I would like to get a comparison of the value and the cost of the production of lead and zinc in the same field.

Mr. MITCHELL. We mine lead and zinc ore out of the same mine. Lead comes out in the ore along with the zinc. The separation of the

two minerals is merely a commercial process. You take the lead off the jig, which is the separator, which takes the gangue and rock out of the crude mineral. You take the lead off first and you take the zine off on the subsequent movement of the jig.

Mr. UNDERWOOD. Do you know of any reason why there was a differentiation between the two ores in the former bill, why they should not be on the same basis?

Mr. MITCHELL. I know the operators of the Missouri-Kansas district did not come here during the hearings on the former bill and ask for any tariff on zinc ore.

Mr. UNDERWOOD. What is the cost of the production of lead ores? Is it any greater abroad than the zinc ores?

Mr. MITCHELL. I do not know what the cost of producing lead ore is abroad.

Mr. UNDERWOOD. Is the expense of lead ores greater than zinc ores? Mr. MITCHELL. I do not know that.

Mr. UNDERWOOD. If you can answer those questions and supply those facts when you file your brief I shall be glad.

Mr. MITCHELL. Yes, sir; very well.

Mr. CLARK. Are you an operator yourself?

Mr. MITCHELL. Yes, sir.

Mr. CLARK. Are you a lawyer ?

Mr. MITCHELL. Yes, sir.

Mr. CLARK. Do you practice law?

Mr. MITCHELL. No, sir.

Mr. CLARK. How long have you been down in the Joplin district? Mr. MITCHELL. About four and a half years.

Mr. CLARK. Where did you come from?

Mr. MITCHELL. From Pittsburg.

Mr. CLARK. This whole fuss is a contest between the zinc miners and the owners of the smelter mills, is it not?

Mr. MITCHELL. I do not know that it is a contest between the zinc miners and the owners of smelter mills. It is a contest for us to get a tariff on zinc ore that will give us a reasonable profit.

Mr. CLARK. I asked you a very simple question. Is not this a contest between the smelter mills and the zinc miners?

Mr. MITCHELL. No, sir. There are some smelters who are in favor of this tariff upon this ore.

Mr. CLARK. If the Government is only getting the small revenue from zinc that Mr.
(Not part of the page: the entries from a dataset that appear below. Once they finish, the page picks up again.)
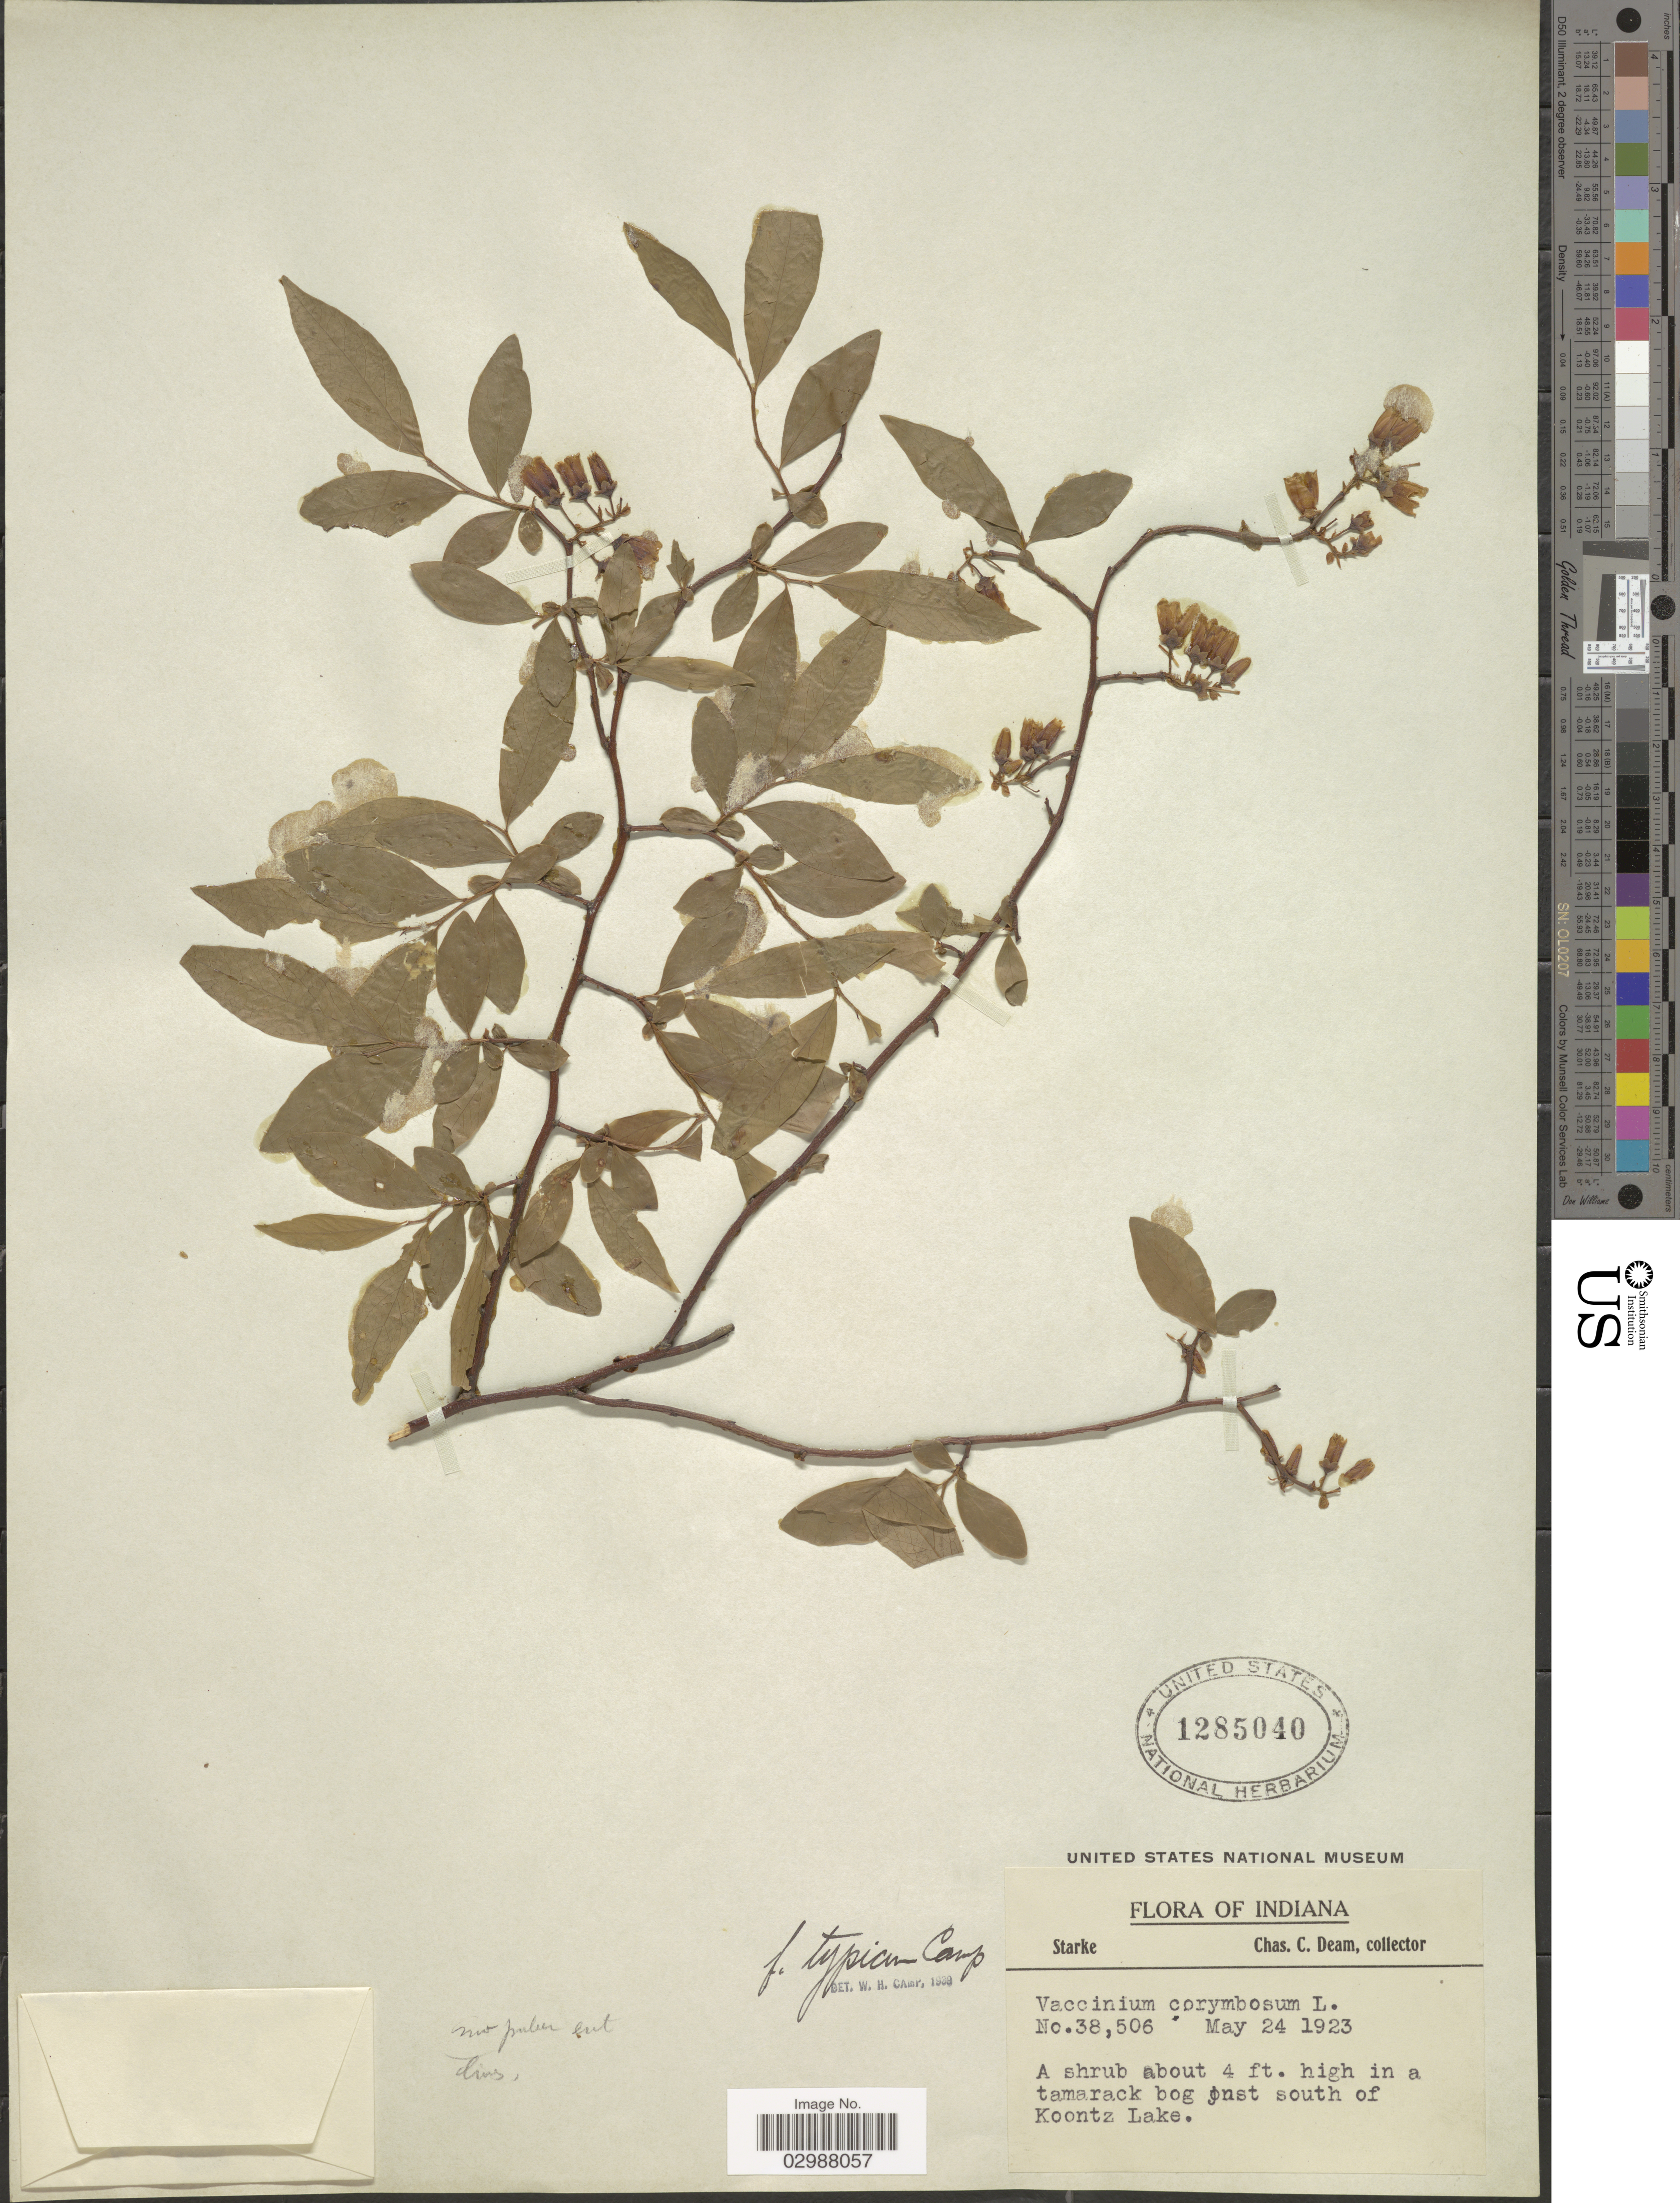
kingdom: Plantae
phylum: Tracheophyta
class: Magnoliopsida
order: Ericales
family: Ericaceae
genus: Vaccinium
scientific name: Vaccinium corymbosum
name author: L.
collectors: C. C. Deam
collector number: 38506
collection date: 1923-05-24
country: United States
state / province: Indiana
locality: Starke. In a tamarack bog just south of Koontz Lake.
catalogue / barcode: US 1285040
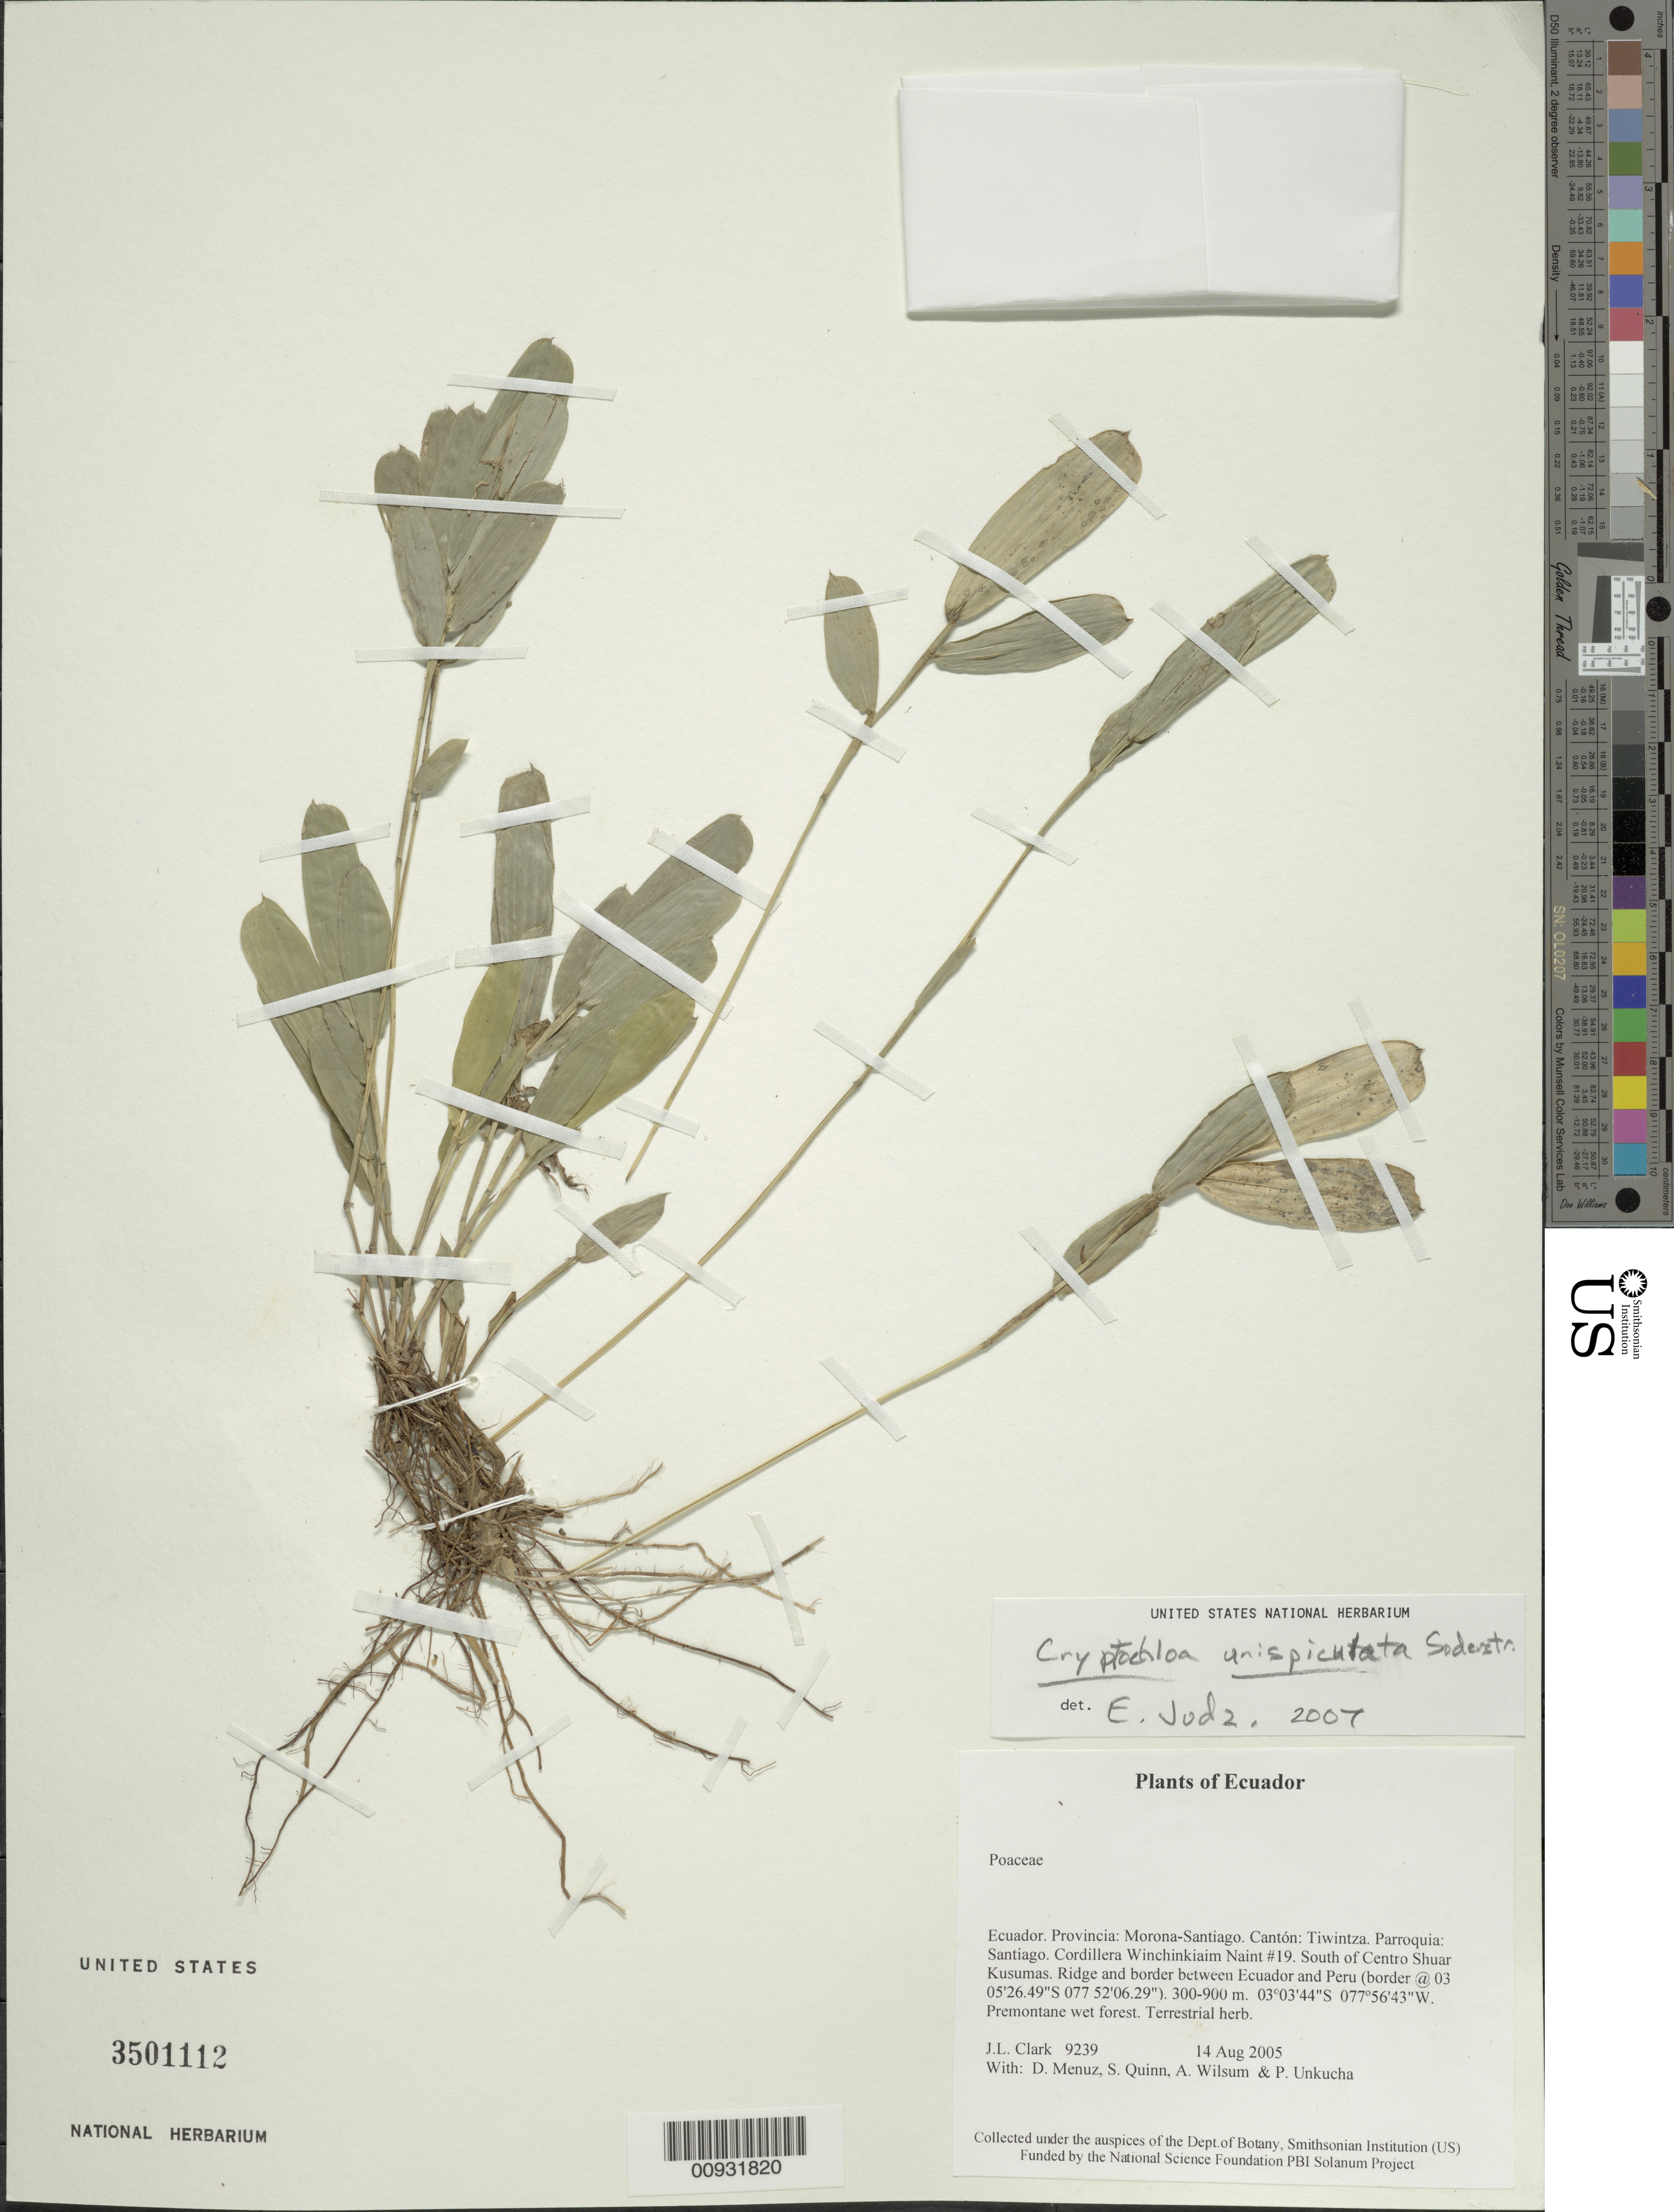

Underwood indicated and this proposition of yours would shut off some revenue, then the Government would not be getting the revenue from that source to fill up the deficiency?

Mr. MITCHELL. According to our reports the revenue to the Government amounts to very little.

Mr. CLARK. I asked you another very simple question. That is, if this proposition of yours would shut off any of the revenue that the Government gets, then you are not helping to fill up this deficiency in the Treasury ?

Mr. MITCHELL. Possibly not.

Mr. CLARK. Is anybody in the Joplin district making any money out of zinc?

Mr. MITCHELL. Not very much at the present time. They made money the first part of last year and the preceding years.